* Aim of the task
Starting at the line below with "border-radius: none ->" and stopping at the line with "font-family: none ->", please print each line exactly, those two included, and skip every picture.

* Data listing
- - -

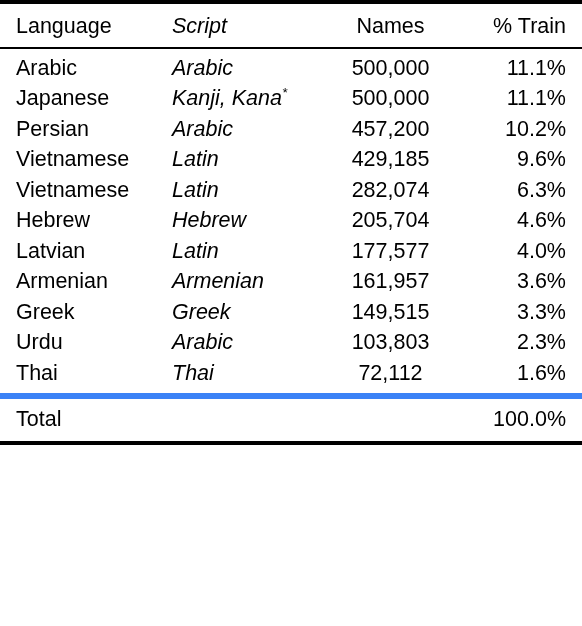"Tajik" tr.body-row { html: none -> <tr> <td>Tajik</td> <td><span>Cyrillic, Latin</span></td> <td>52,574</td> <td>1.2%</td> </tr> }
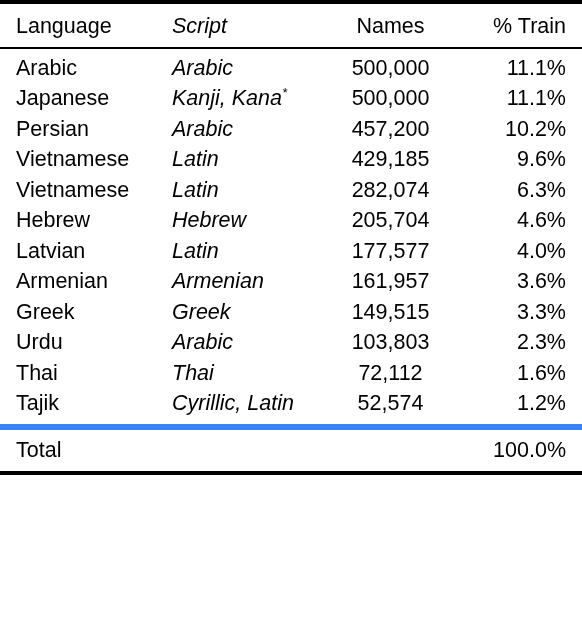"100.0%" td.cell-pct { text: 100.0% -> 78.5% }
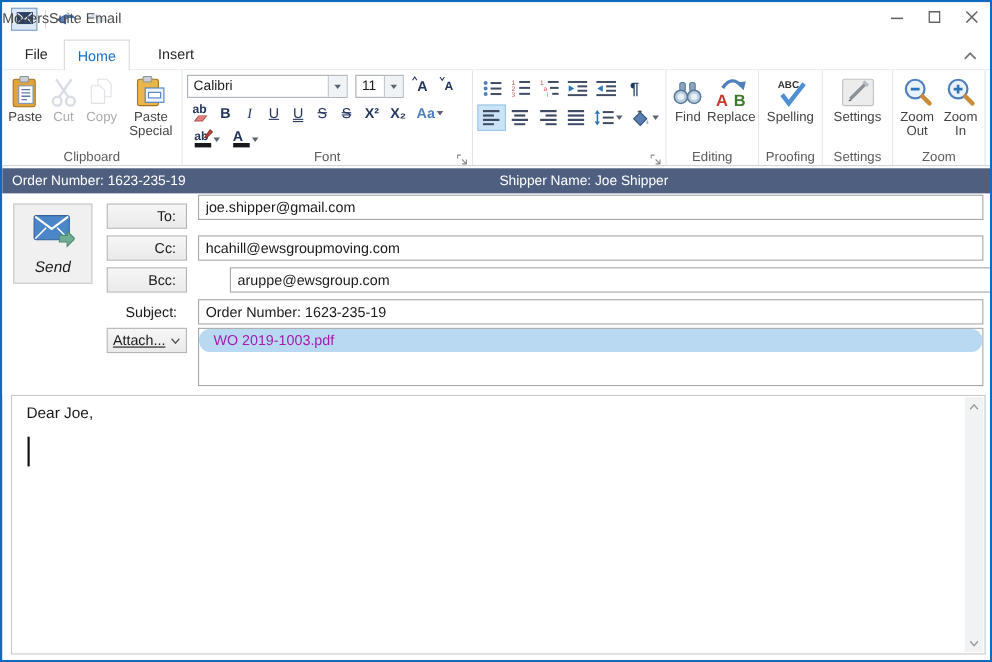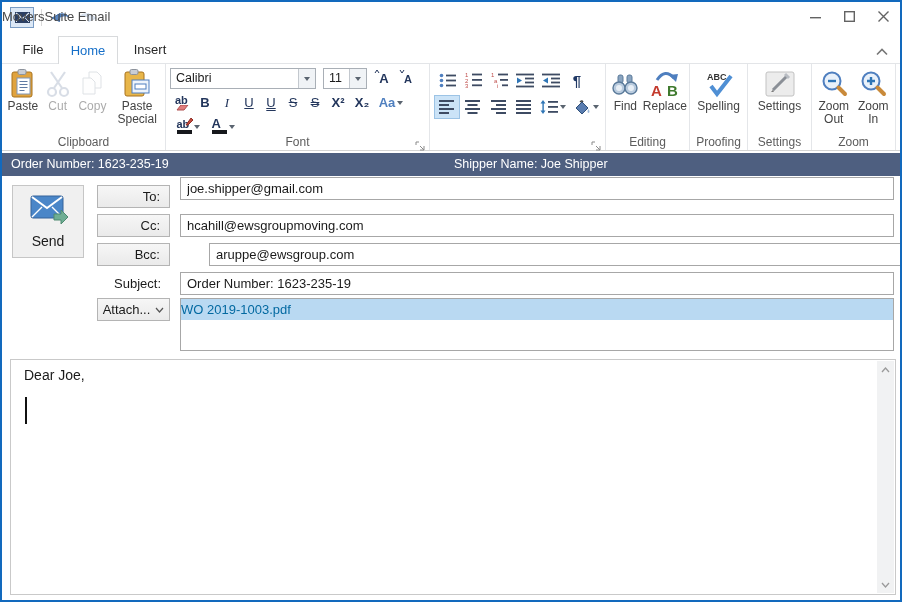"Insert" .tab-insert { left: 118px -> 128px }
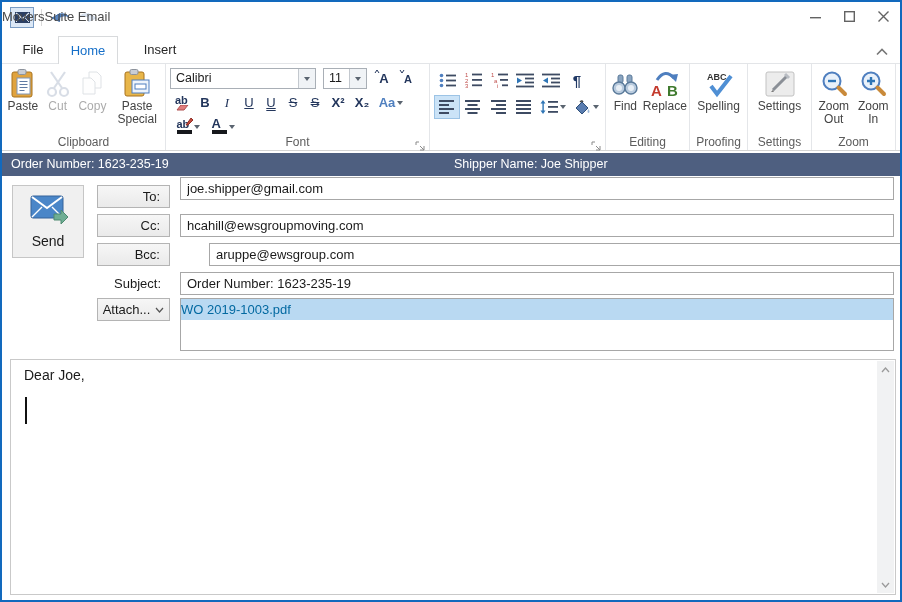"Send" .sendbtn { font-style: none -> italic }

- - -

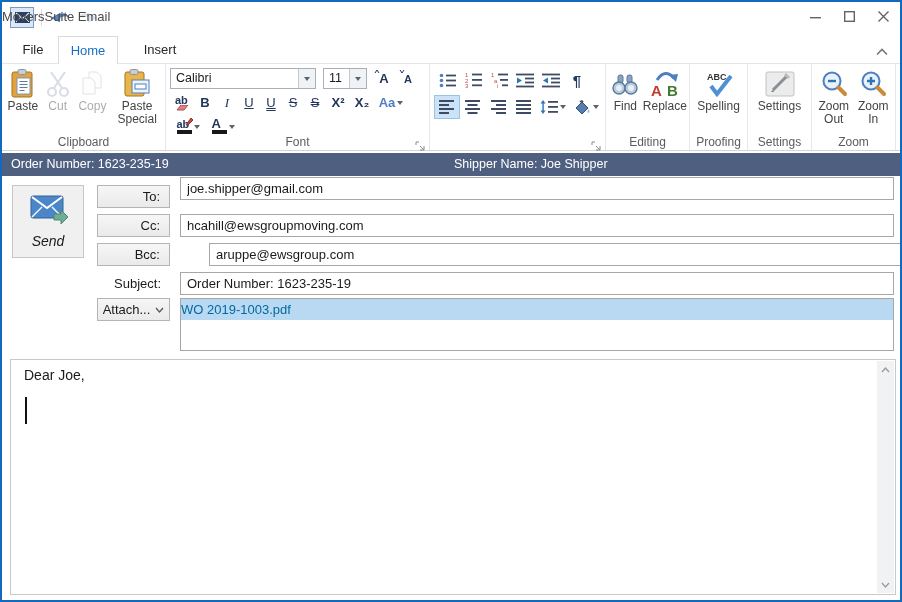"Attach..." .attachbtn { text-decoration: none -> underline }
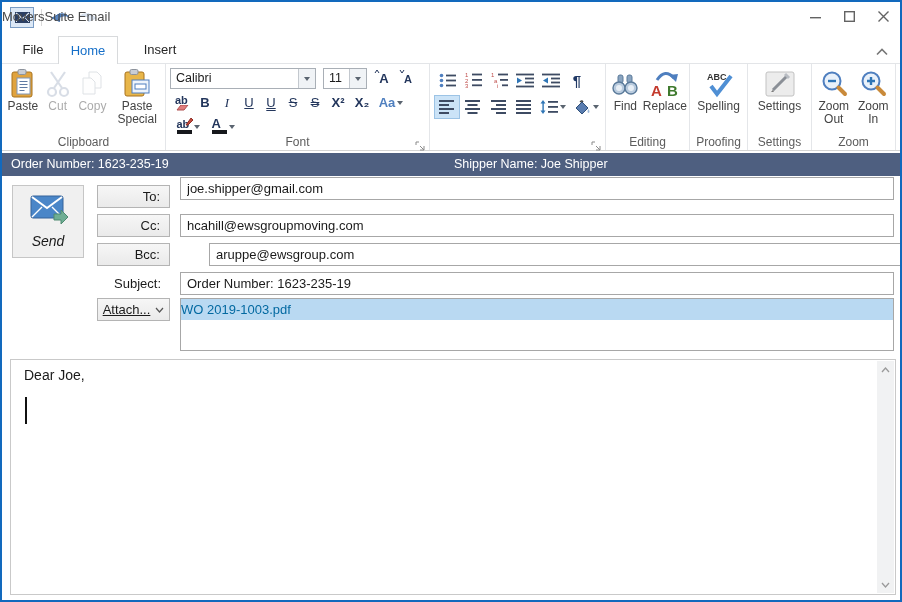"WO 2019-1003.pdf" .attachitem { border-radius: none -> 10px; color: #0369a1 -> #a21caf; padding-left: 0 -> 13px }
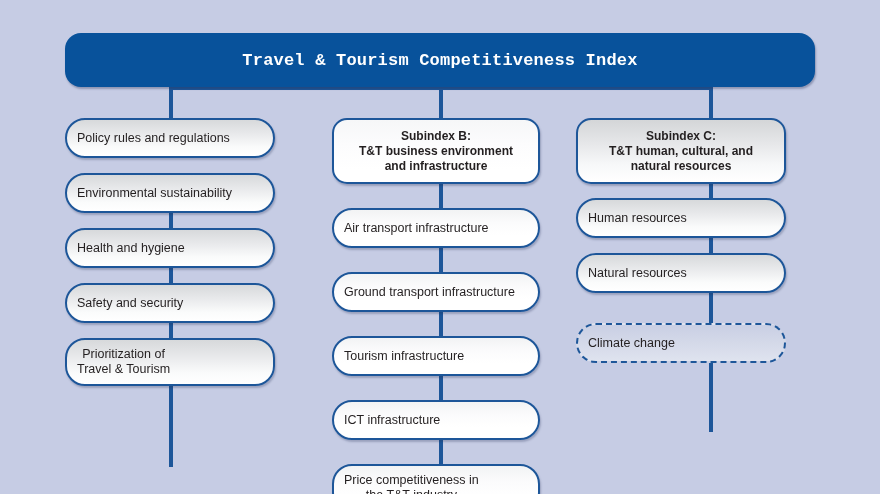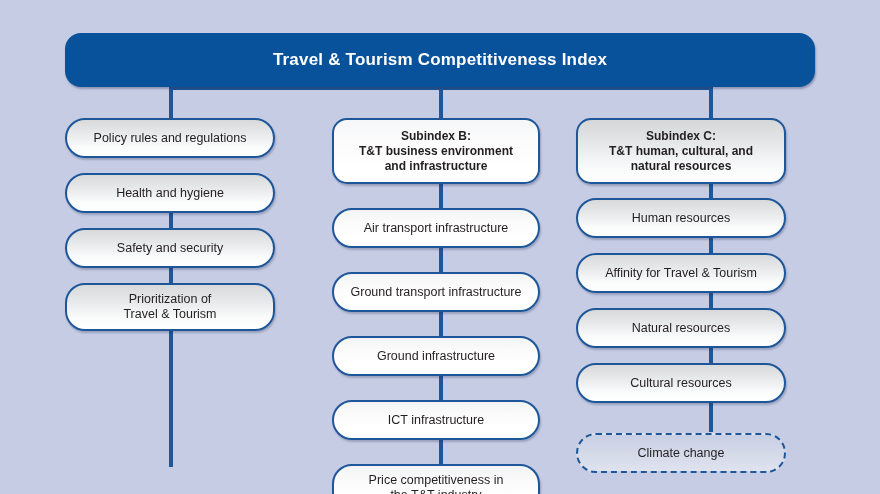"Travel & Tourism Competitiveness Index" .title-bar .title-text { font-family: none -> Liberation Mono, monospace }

- - -

* Problem solution
"WO 2019-1003.pdf" .attachitem { border-radius: none -> 10px; color: #0369a1 -> #a21caf; padding-left: 0 -> 13px }
"Travel & Tourism Competitiveness Index" .title-bar .title-text { font-family: none -> Liberation Mono, monospace }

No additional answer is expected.